I called my Uncle Nisar from Chaharbagh on his special cell phone and told him where I was, and he said he’d have a plane waiting for me when I got to Kabul, and he did, a neat little Bombardier turboprop, so by dawn the next day I was landing in Lahore, and there was a company car to meet me. The driver was holding a sign that said
MR. T. LAGHARI
so I walked up and told him who I was, but he ignored me and made a shooing motion with his hands, because people who looked and smelled like me were literally beneath the notice of N. B. Laghari’s driver. But I was tired and pissed off so I used my command voice and called him a rude
name in Panjabi, after which he looked at me again, with terror on his face this time, and almost tripped over himself ushering me into the Mercedes. A man unfamiliar with Kim and the Great Game, obviously.
Javed, my uncle Nisar’s valet, didn’t show by his expression that I was anything but an honored guest and a son of the house as he led me to the library. Javed was famous for not displaying any astonishment whatever, but Nisar was nearly as surprised as his driver when I walked through the door. He looked up from some papers on his desk and I could see his face change: first the contemptuous snarl, with which he was about to dismiss the ignorant sweeper who had stumbled into his room, and then the dawning surprise, tinged a little with fear, and finally the usual smiling mask snapped into place.
He rose to greet me—he even hugged me, which I considered pretty classy considering what I probably smelled like—and said, “My God, Theo, you gave me a shock. I thought I was being assaulted by terrorists from the Frontier. I would never have believed it. You look just like a Pashtun warrior—not just the fancy dress, mind you, but the stance, the expression . . . however do you do it?”
“The same way you manage to look like a Punjabi mogul. I
am
a Pashtun warrior.”
He laughed, a little nervously, I thought, and said, “Yes, of course. Your famous adventure. Well, you have safely returned to civilization in any case. I suppose you’d like a bath and a change of clothes.”
“Food first, if you don’t mind, Uncle. I haven’t eaten anything solid since I left Gul Muhammed in Kunar.”
“Oh, of course, how stupid of me! Sit down at once, and I’ll ring for a tray.” He did, Javed entered, received his orders, and floated out. My uncle resumed his place behind what I kept thinking of as B.B.’s desk, and I recalled the last time I’d sat in front of it, when he’d chewed me out for that stupid thing with the pistol, just before he was murdered.
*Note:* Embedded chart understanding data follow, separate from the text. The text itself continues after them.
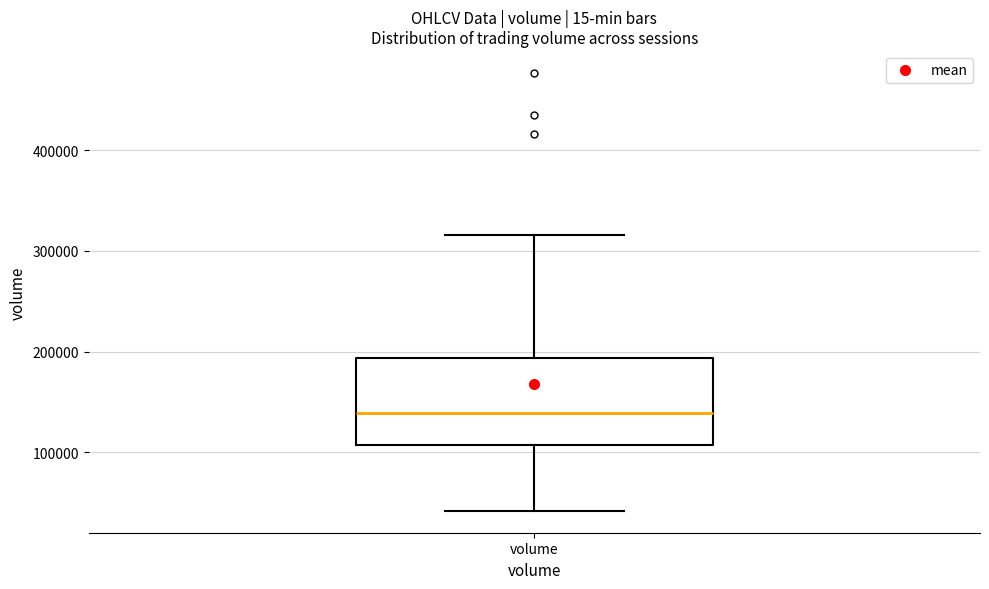

Where is the upper edge of the box for volume on the y-axis? The values are not printed on the chart, so give them approximately, as read against the axis.

190000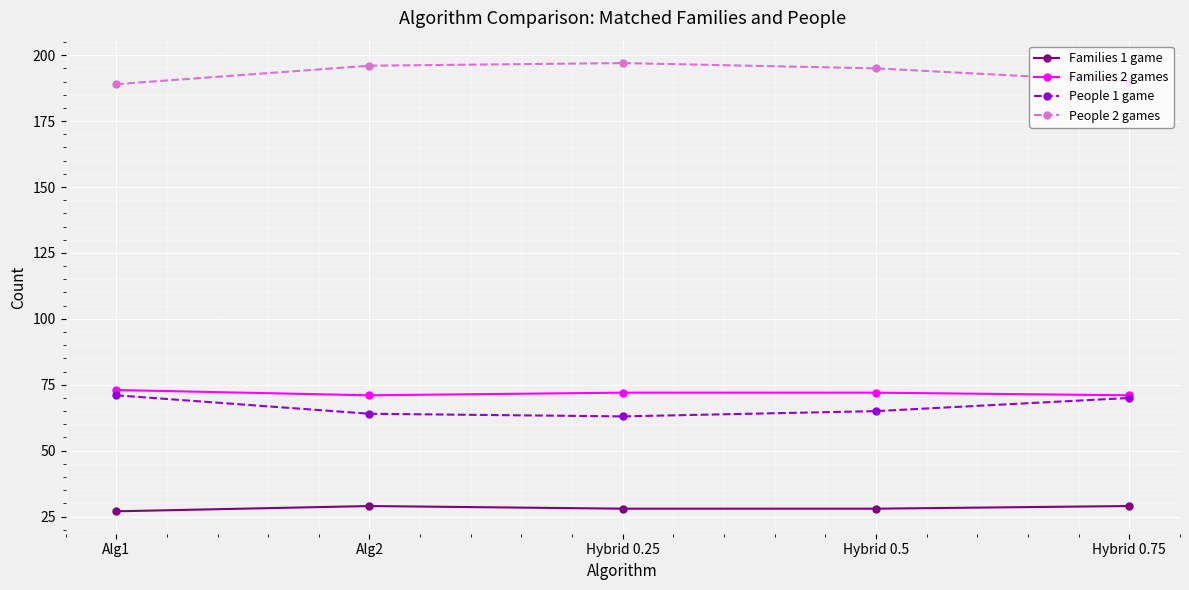

What is the maximum value shown in the chart?

197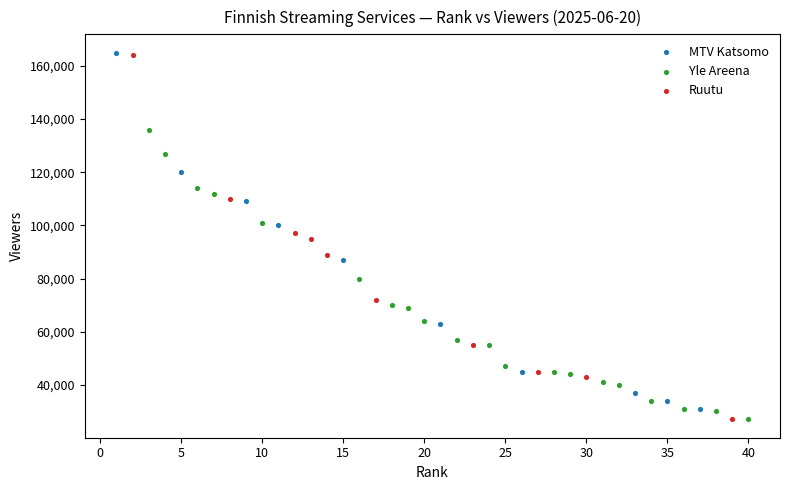

What are all the series names shown in the legend?

MTV Katsomo, Yle Areena, Ruutu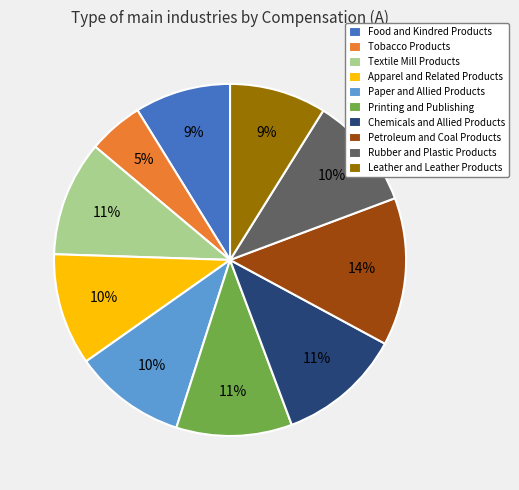

Is the sum of Leather and Leather Products and Apparel and Related Products greater than half?

No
Shit happens, as we say in the army, and I thought of that, and I also thought of what Rahman Baba has to say on the subject, which is:
How long will the horse of the sky keep galloping,
How long will it race across the roof peak?
The business of the world is like a shadow,
Which has no value to the sun
.
Nisar got a phone call just then, and he picked it up and looked at me apologetically and said he had to take it, and I volunteered to leave and he motioned me to keep my seat; it was just some fools in Karachi who had to bother him about every little thing. It was something to do with export licenses for rayon, and although the word
bribery
was not mentioned I got the impression from his half of the conversation that someone paid to expedite these licenses had gotten greedy; Nisar closed the conversation by saying he would deal directly with the ministry involved. By the time he’d sorted this out, a servant had rolled in a tray laden with tea and steaming parathas and a covered dish of kedgeree and hot buttered chapatis.